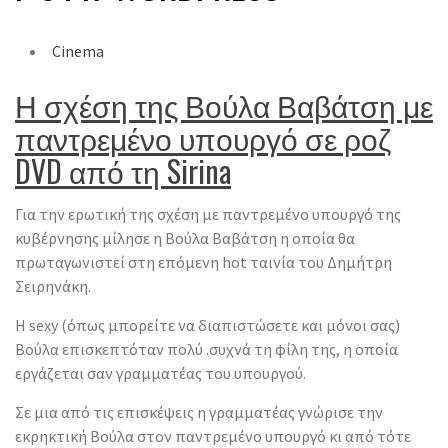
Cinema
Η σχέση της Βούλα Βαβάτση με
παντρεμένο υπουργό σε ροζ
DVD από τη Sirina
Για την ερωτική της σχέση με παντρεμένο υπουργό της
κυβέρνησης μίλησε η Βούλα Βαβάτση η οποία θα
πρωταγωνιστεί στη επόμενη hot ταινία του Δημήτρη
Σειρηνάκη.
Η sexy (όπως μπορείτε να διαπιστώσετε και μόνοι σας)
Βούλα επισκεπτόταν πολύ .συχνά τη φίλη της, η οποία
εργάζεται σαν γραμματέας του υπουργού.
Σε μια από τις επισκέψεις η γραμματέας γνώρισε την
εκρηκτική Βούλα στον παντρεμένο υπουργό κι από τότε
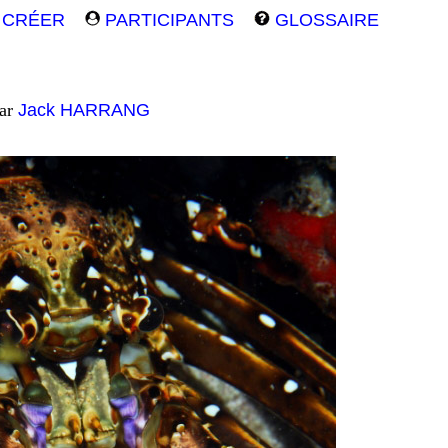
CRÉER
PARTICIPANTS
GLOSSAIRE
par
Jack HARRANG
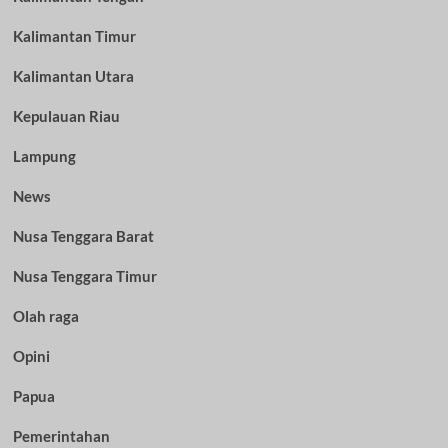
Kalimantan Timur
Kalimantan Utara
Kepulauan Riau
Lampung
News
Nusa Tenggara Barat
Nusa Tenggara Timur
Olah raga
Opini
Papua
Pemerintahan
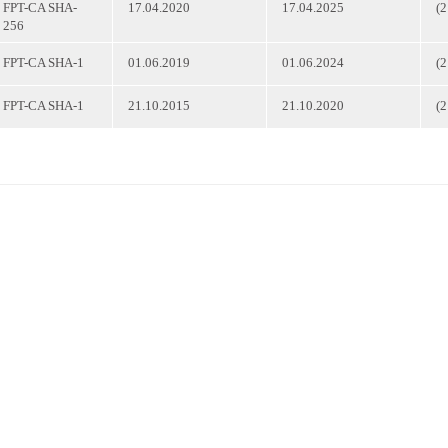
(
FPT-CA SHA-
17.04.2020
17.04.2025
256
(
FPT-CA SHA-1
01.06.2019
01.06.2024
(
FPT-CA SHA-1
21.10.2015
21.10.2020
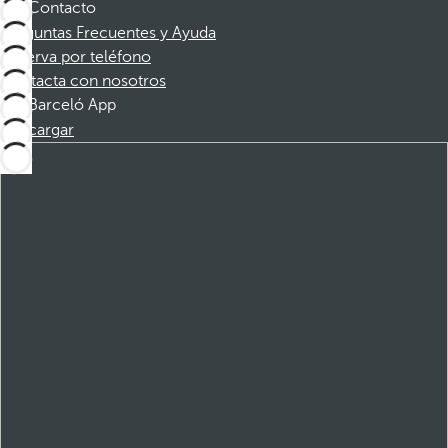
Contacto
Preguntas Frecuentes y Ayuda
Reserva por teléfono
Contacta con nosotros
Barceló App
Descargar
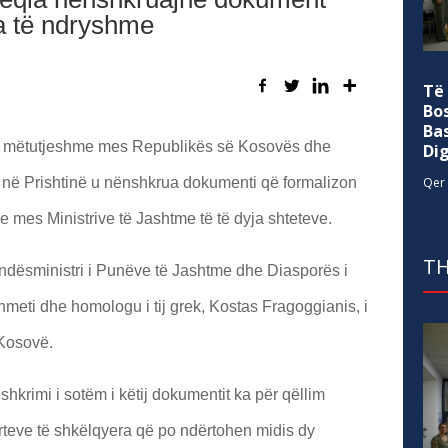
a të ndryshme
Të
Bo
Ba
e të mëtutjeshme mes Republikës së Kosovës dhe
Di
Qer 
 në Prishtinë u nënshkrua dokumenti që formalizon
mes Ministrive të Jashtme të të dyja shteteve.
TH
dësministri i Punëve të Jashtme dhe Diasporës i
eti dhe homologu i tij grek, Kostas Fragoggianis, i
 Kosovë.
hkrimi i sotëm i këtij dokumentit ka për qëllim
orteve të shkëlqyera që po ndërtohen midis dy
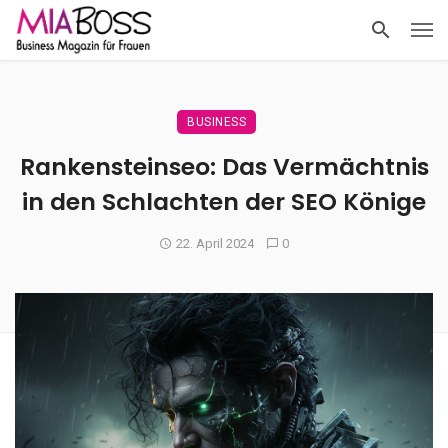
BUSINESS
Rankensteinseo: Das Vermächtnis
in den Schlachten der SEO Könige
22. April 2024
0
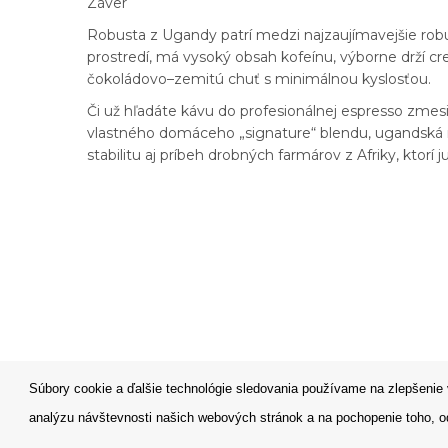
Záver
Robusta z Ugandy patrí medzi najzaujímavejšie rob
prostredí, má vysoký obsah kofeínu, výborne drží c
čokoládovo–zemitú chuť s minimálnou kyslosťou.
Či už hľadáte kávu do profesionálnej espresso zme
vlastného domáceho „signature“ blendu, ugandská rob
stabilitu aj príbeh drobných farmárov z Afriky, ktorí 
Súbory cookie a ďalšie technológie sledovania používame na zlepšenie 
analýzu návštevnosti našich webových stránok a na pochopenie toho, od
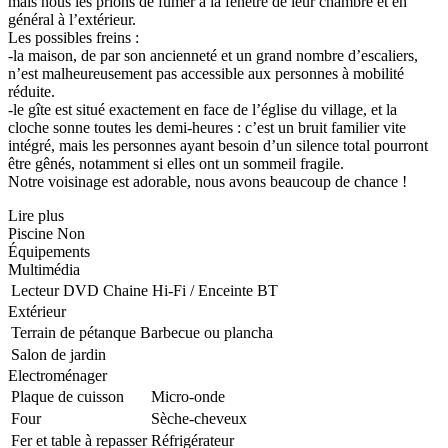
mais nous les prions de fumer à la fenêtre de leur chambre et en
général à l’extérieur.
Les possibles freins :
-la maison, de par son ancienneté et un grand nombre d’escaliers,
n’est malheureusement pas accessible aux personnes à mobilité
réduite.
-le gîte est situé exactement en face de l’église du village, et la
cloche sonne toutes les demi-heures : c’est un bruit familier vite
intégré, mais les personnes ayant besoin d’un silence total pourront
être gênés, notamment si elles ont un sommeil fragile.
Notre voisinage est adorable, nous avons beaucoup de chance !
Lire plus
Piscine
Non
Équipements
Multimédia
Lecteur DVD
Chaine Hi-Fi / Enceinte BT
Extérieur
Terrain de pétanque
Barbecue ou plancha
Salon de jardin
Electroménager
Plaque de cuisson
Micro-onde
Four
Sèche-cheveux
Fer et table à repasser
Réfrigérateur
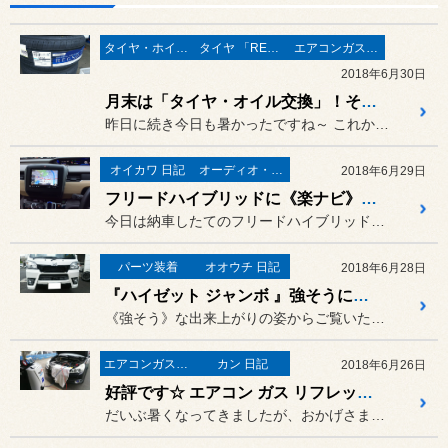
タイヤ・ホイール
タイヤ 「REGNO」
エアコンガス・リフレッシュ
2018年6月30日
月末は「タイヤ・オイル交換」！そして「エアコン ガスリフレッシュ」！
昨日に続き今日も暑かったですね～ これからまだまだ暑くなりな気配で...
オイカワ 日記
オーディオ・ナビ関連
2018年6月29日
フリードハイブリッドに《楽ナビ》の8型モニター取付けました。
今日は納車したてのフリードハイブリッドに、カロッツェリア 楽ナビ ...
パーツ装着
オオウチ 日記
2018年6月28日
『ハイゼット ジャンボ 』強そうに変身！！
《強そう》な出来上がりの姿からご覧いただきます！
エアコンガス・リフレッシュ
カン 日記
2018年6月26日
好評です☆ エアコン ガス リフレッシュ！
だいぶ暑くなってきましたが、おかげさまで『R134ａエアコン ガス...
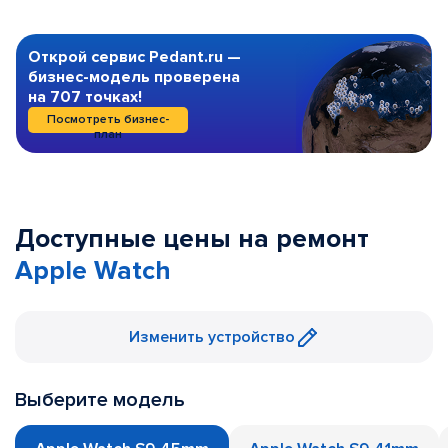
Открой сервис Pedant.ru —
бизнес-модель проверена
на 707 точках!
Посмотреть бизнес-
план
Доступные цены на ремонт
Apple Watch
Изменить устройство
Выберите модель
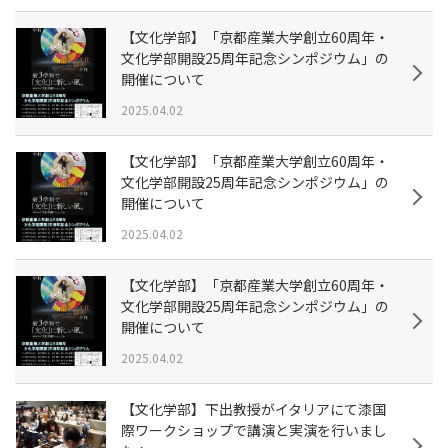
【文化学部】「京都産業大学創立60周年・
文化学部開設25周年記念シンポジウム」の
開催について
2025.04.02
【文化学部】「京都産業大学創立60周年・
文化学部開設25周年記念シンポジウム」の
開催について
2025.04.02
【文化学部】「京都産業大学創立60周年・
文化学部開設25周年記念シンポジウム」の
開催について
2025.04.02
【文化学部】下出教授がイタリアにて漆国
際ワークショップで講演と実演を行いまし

================================

* What this task involves *
Reproduce the records from the start up to and including the line with "Jack HARRANG", swapping "PARTICIPANTS" for "MEMBRES" and leaving every other word unchanged. Omit the pictures from your answer.

* Response to this task *
Cinema
Η σχέση της Βούλα Βαβάτση με
παντρεμένο υπουργό σε ροζ
DVD από τη Sirina
Για την ερωτική της σχέση με παντρεμένο υπουργό της
κυβέρνησης μίλησε η Βούλα Βαβάτση η οποία θα
πρωταγωνιστεί στη επόμενη hot ταινία του Δημήτρη
Σειρηνάκη.
Η sexy (όπως μπορείτε να διαπιστώσετε και μόνοι σας)
Βούλα επισκεπτόταν πολύ .συχνά τη φίλη της, η οποία
εργάζεται σαν γραμματέας του υπουργού.
Σε μια από τις επισκέψεις η γραμματέας γνώρισε την
εκρηκτική Βούλα στον παντρεμένο υπουργό κι από τότε
CRÉER
MEMBRES
GLOSSAIRE
par
Jack HARRANG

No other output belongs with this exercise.